Do we know if all simple extensions of the field of rational numbers by transcendental numbers are not equal?

Question

I understand that $\mathbb{Q}(x) \cong \mathbb{Q}(u)$ for all transcendental $u$, where $\mathbb{Q}(x)$ is the field of rational forms over $\mathbb{Q}$ and thus that all simple extensions of the rational numbers by transcendental ones are isomorphic to one another, but is it true, proven, that these extensions are not all $equal$ to each other?

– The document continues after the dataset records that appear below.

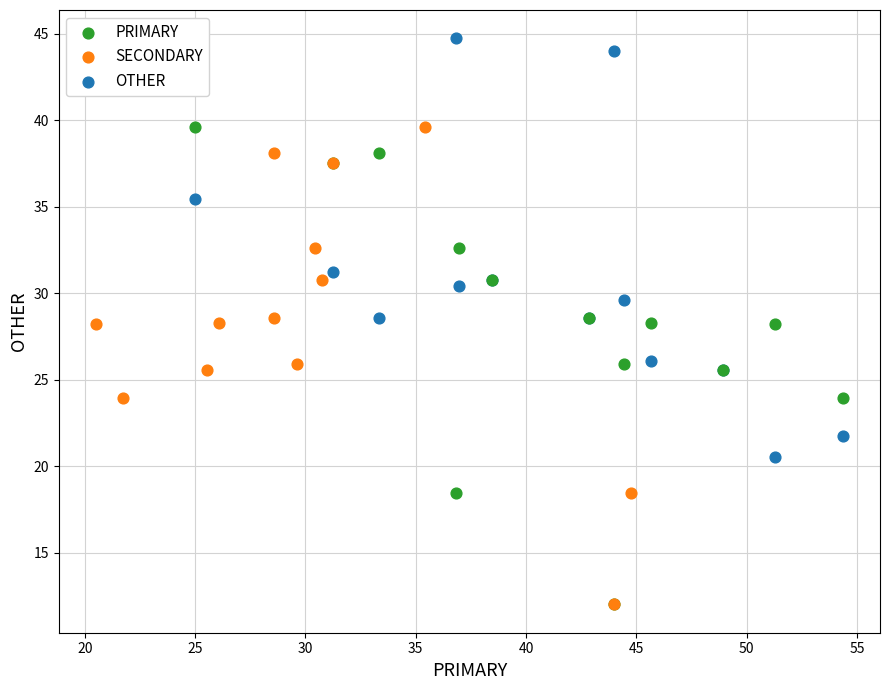

What are all the series names shown in the legend?

PRIMARY, SECONDARY, OTHER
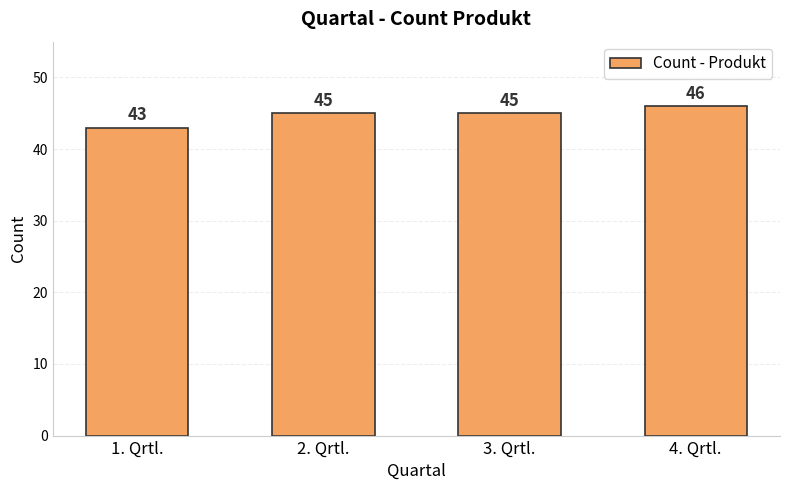

What is the average value?

45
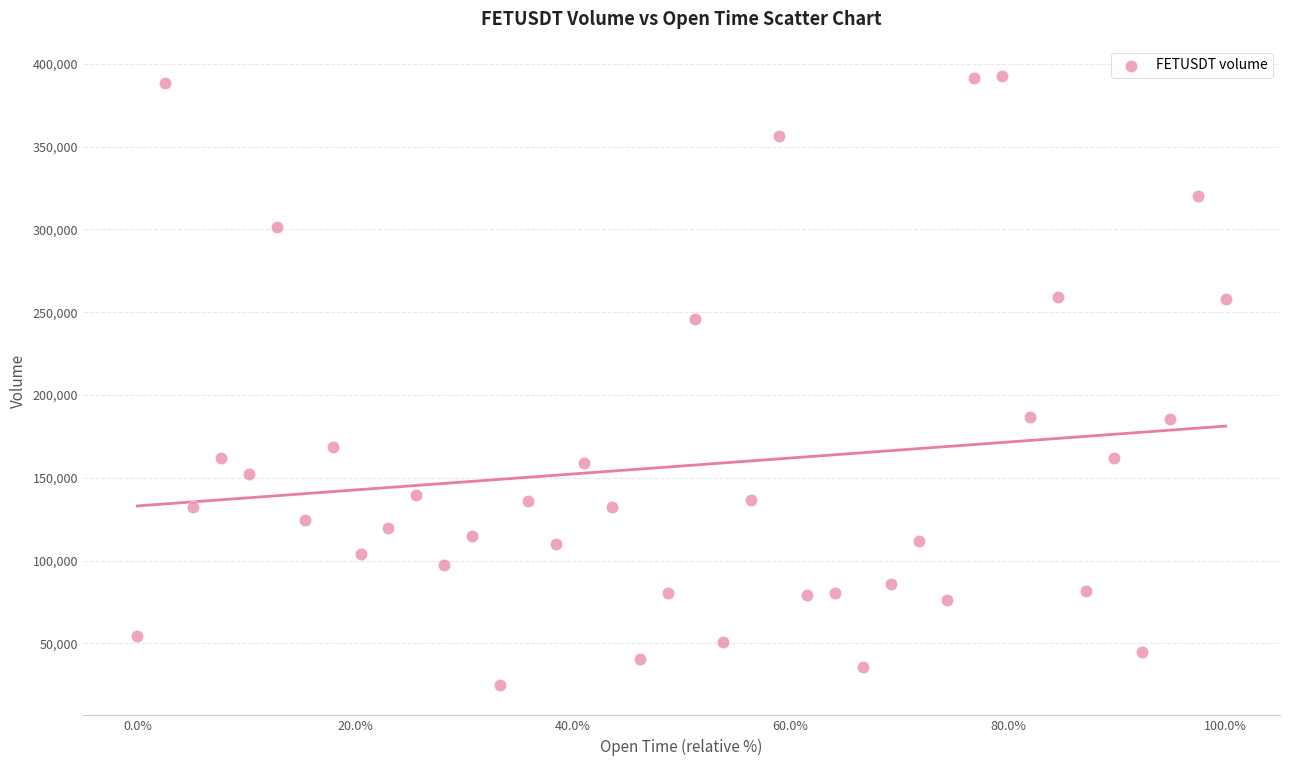

Count the number of points in this scatter plot.

40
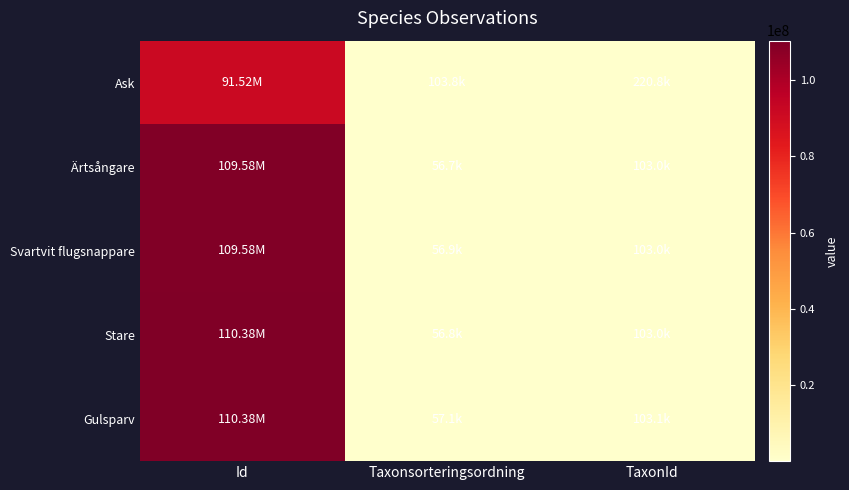

What is the difference between the highest and lowest values at TaxonId?

117777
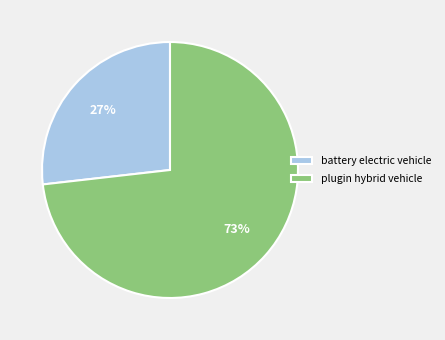

What percentage is the plugin hybrid vehicle slice, to the nearest percent?

73%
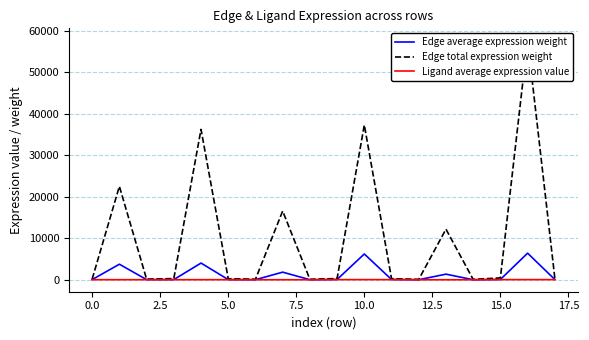

At which label does Ligand average expression value reach its minimum?

12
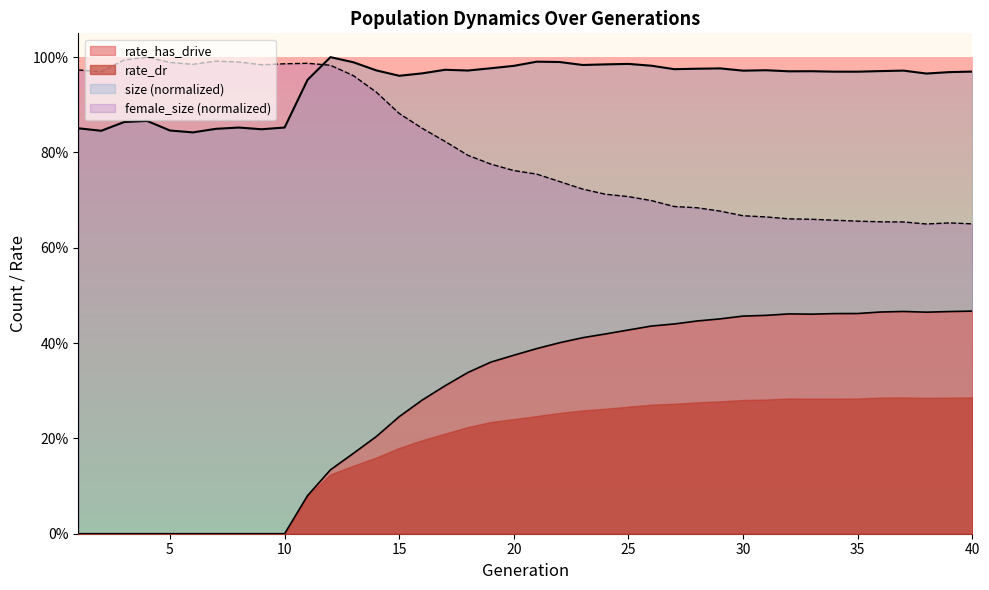

True or false: size and rate_has_drive intersect in this chart.

False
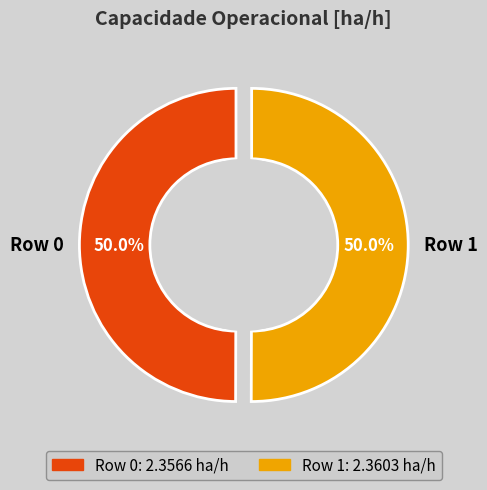

What is the ratio of the value at Row 0 to the value at Row 1?

1.0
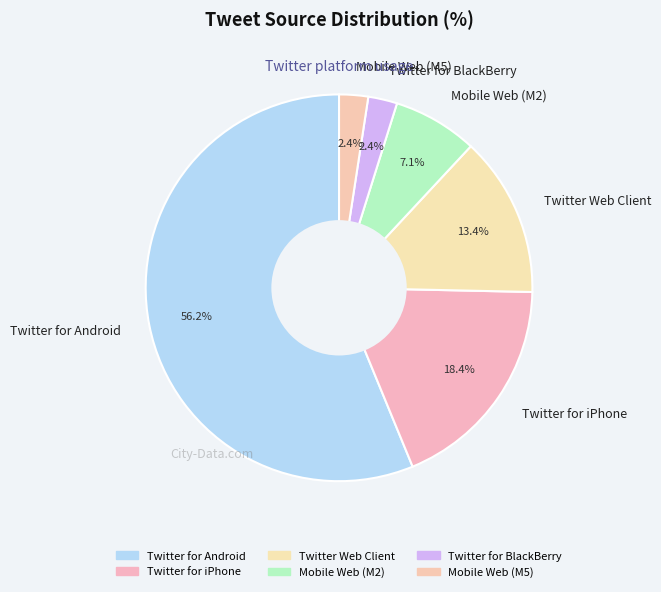

Between Twitter Web Client and Twitter for BlackBerry, which is larger?

Twitter Web Client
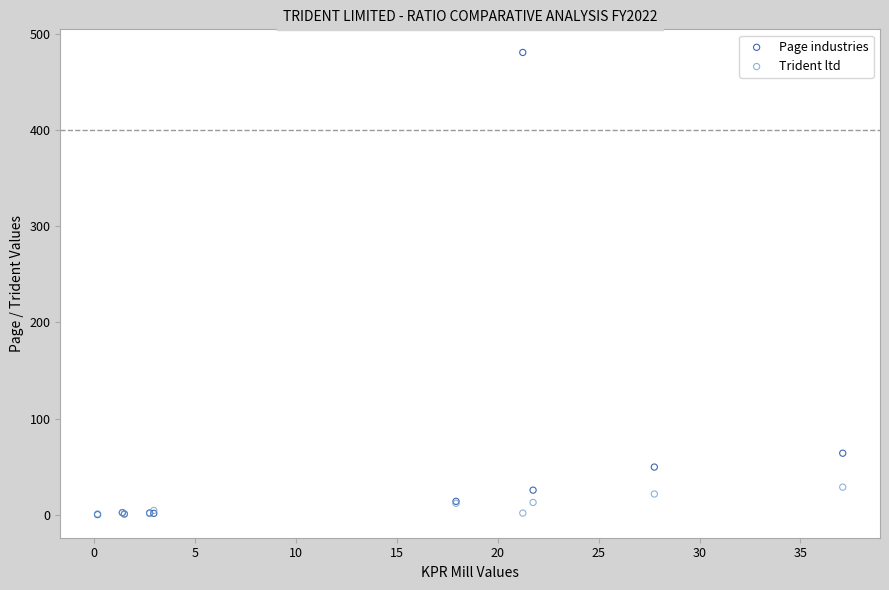

Across all series, what Y value is closest to 240?

63.9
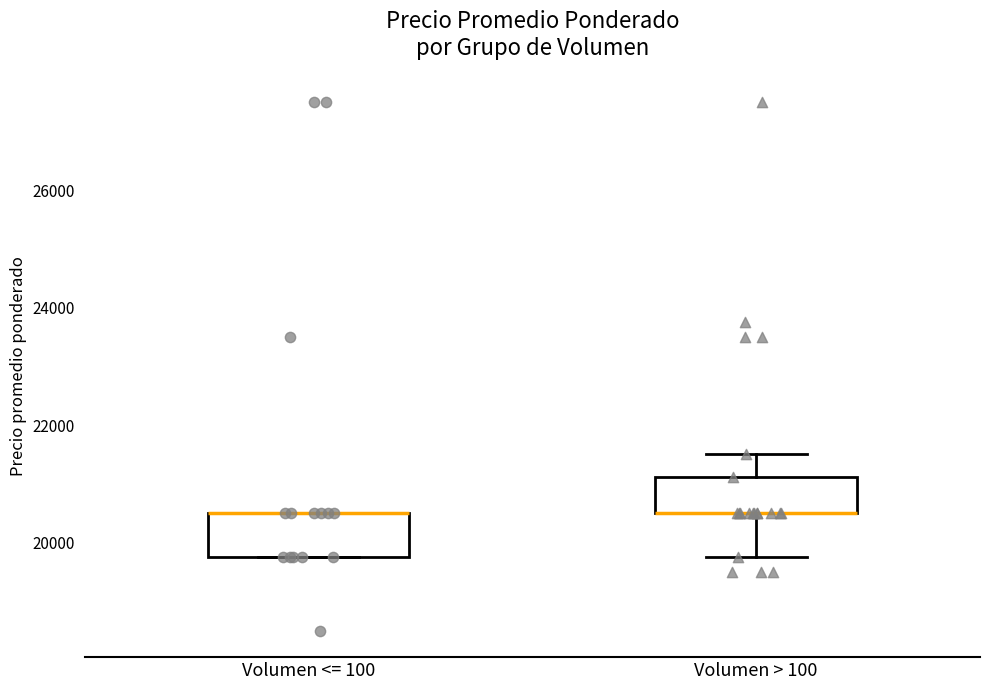

Where does the lower whisker of the box for Volumen > 100 end on the y-axis? The values are not printed on the chart, so give them approximately, as read against the axis.

19800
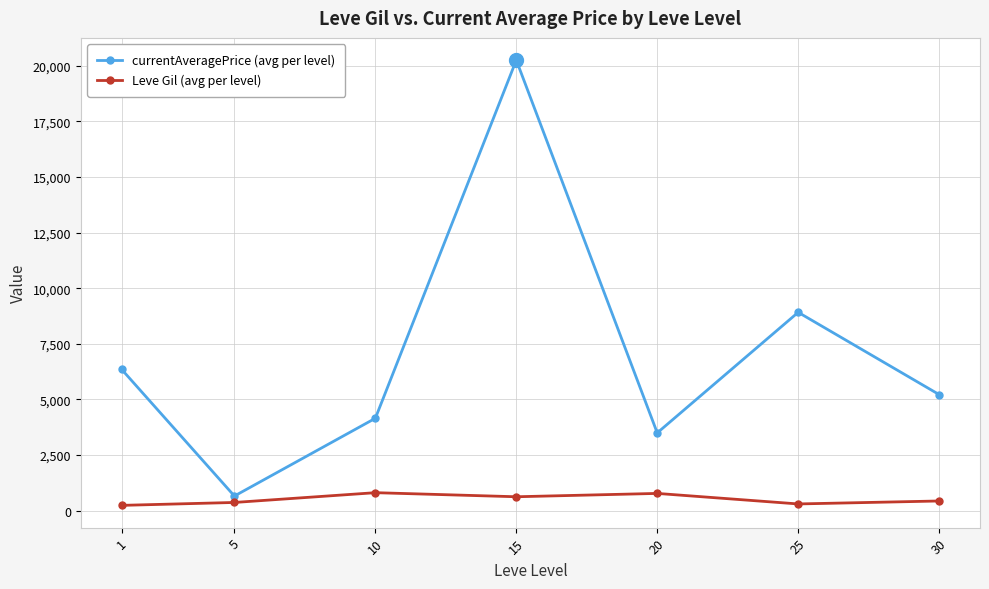

Read the Leve Gil (avg per level) value at 15.

620.0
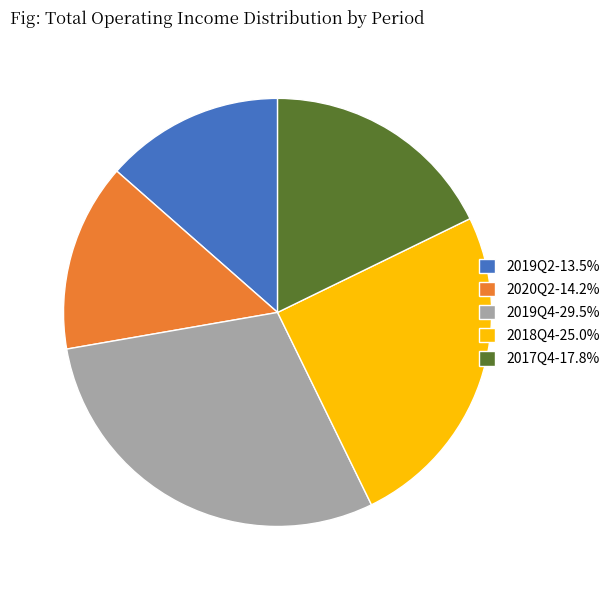

Is there a majority slice in this chart?

No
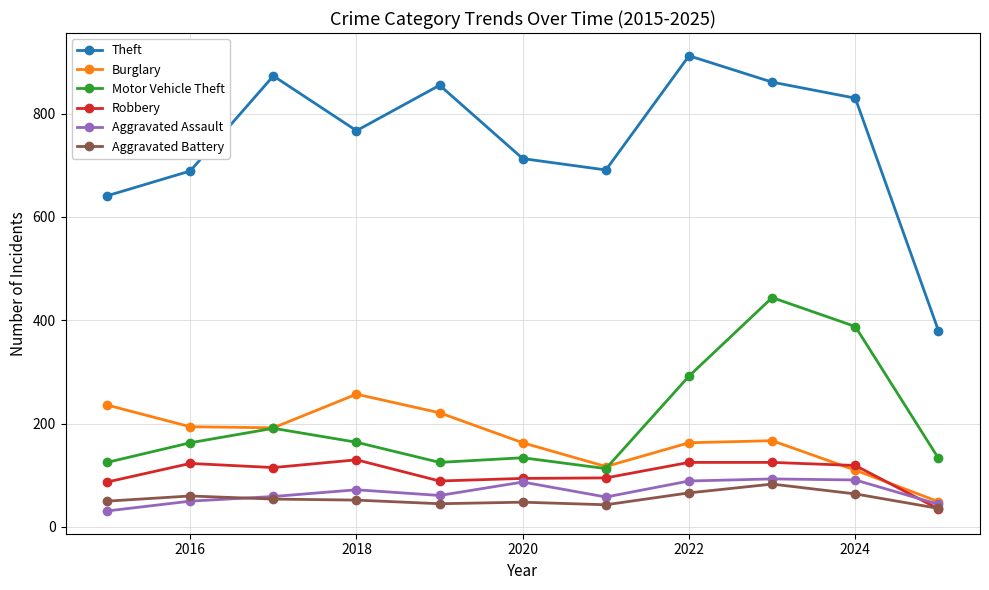

What is the value of the Aggravated Assault point at the 1st from the left?

31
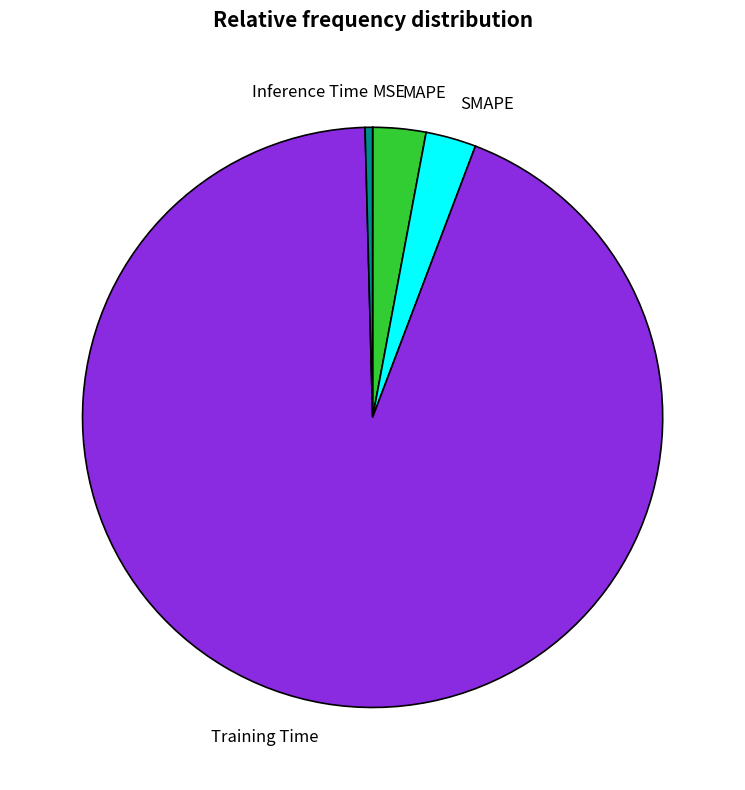

True or false: Training Time accounts for 94% of the total.

True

I understand that that would be an incredible thing to prove, and could simplify many problems in transcendental number theory if true, so is it possible for it to be? $Could$ these extensions all equal each other? Or is that, easily or otherwise, proven to be an impossible task? I recall that transcendental numbers are uncountable, whereas I would assume that $\mathbb{Q}(x)$ is, though I have not enough knowledge of set theory to settle that in my mind.

Answer 1

This is not possible. If it were possible then $\mathbb{R}$ would be a vector space of countable dimension over the algebraic closure of $\mathbb{Q}$, which is not possible because the algebraic closure of $\mathbb{Q}$ is countable.

Answer 2

Explicitly, $\mathbb Q(\pi)\ne\mathbb Q(\pi^2)$ as $\pi\notin\mathbb Q(\pi^2)$. The latter follows because $\pi=\frac{p(\pi^2)}{q(\pi^2)}$ would lead to the nontrivial polynomial equation $p(\pi^2)-\pi q(\pi^2)=0$.

Answer 3

There is a criterion under which $\mathbb Q(u) = \mathbb Q(v)$; it's just algebraic in nature, which makes it difficult to determine for analytically defined objects such as $\pi$ and $e$.

First of all, in order for the two to be equal, they must be contained in each other, which means each generator must be in the other set; specifically, let's say we write $v \in \mathbb Q(u)$, so that $v = p(u)/q(u)$ for polynomials $p$ and $q$ with no common factors.

Then $\mathbb Q(u) = \mathbb Q(v)$ if and only if $p$ and $q$ are both at most degree $1$, with at least one of them nonconstant.